Start of Block

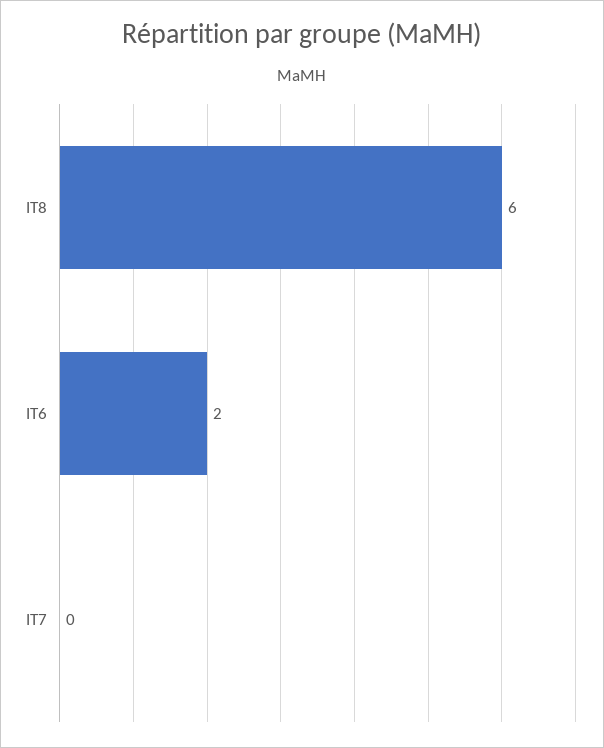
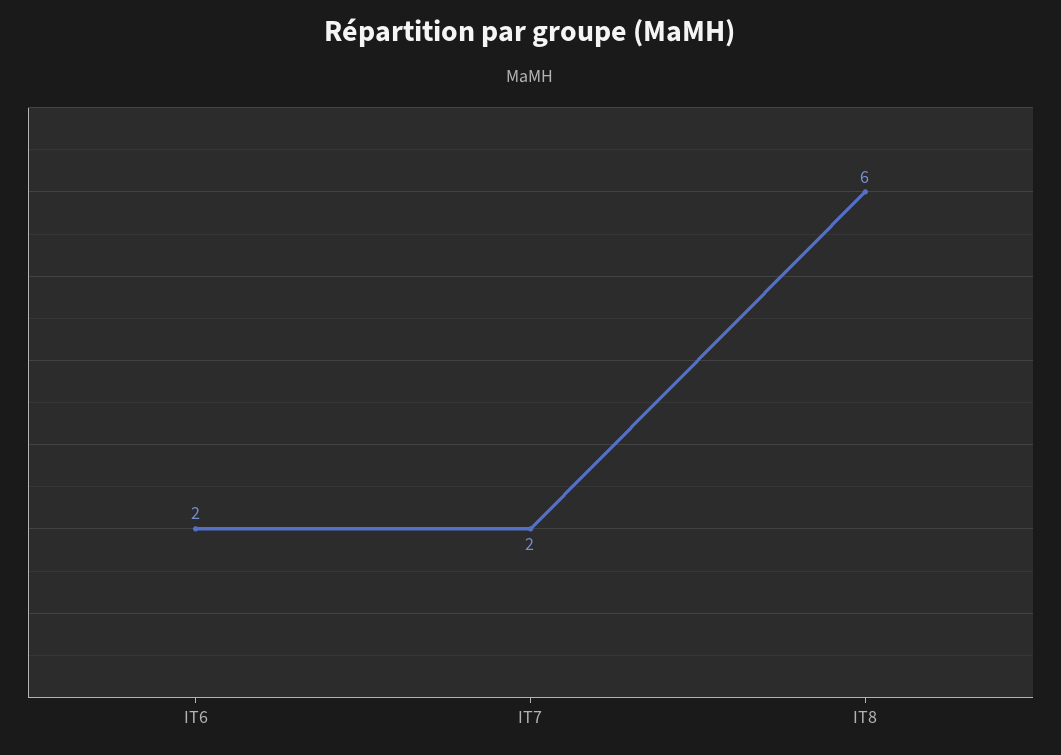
  {
    "IT8": 6,
    "IT6": 2,
-   "IT7": 0
+   "IT7": 2
  }

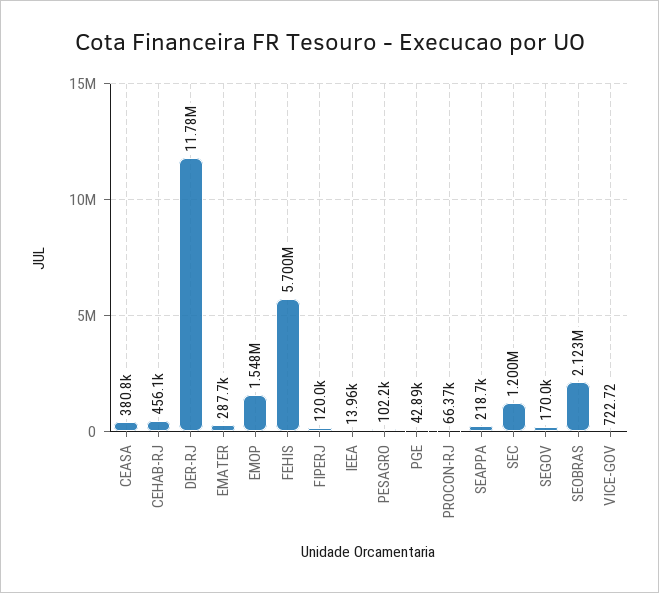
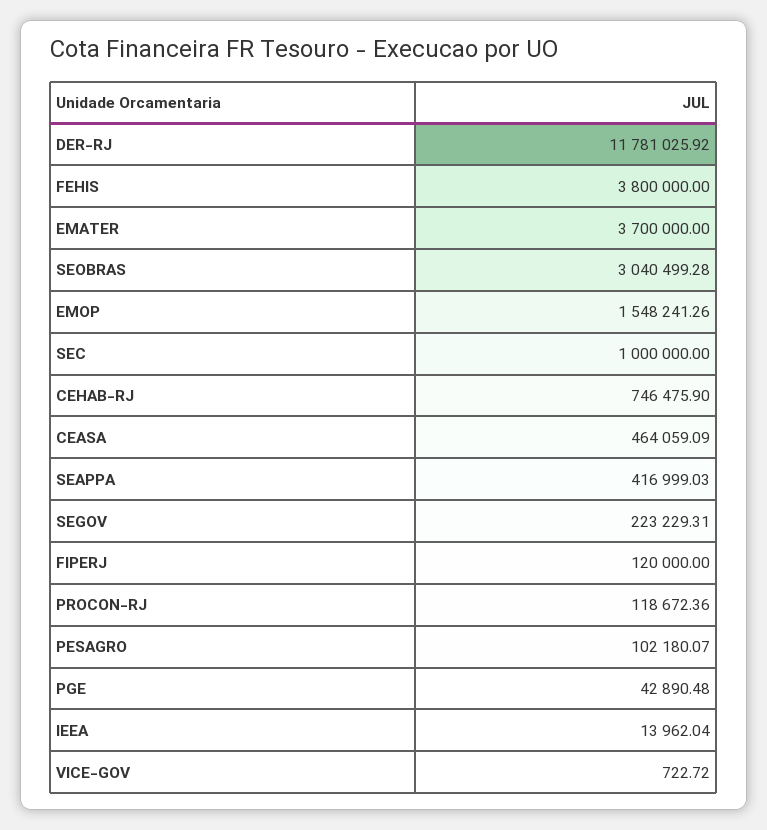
  {
-   "CEASA": 380800,
+   "CEASA": 464059.09,
-   "CEHAB-RJ": 456100,
+   "CEHAB-RJ": 746475.9,
    "DER-RJ": 11781025.92,
-   "EMATER": 287700,
+   "EMATER": 3700000,
    "EMOP": 1548241.26,
-   "FEHIS": 5700000,
+   "FEHIS": 3800000,
    "FIPERJ": 120000,
    "IEEA": 13962.04,
    "PESAGRO": 102180.07,
    "PGE": 42890.48,
-   "PROCON-RJ": 66370,
+   "PROCON-RJ": 118672.36,
-   "SEAPPA": 218700,
+   "SEAPPA": 416999.03,
-   "SEC": 1200000,
+   "SEC": 1000000,
-   "SEGOV": 170000,
+   "SEGOV": 223229.31,
-   "SEOBRAS": 2123000,
+   "SEOBRAS": 3040499.28,
    "VICE-GOV": 722.72
  }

End of Block

Task to complete:
Whichever lines of the records above hold the word "SEOBRAS" should all be copied out.

Solution for this exercise:
-   "SEOBRAS": 2123000,
+   "SEOBRAS": 3040499.28,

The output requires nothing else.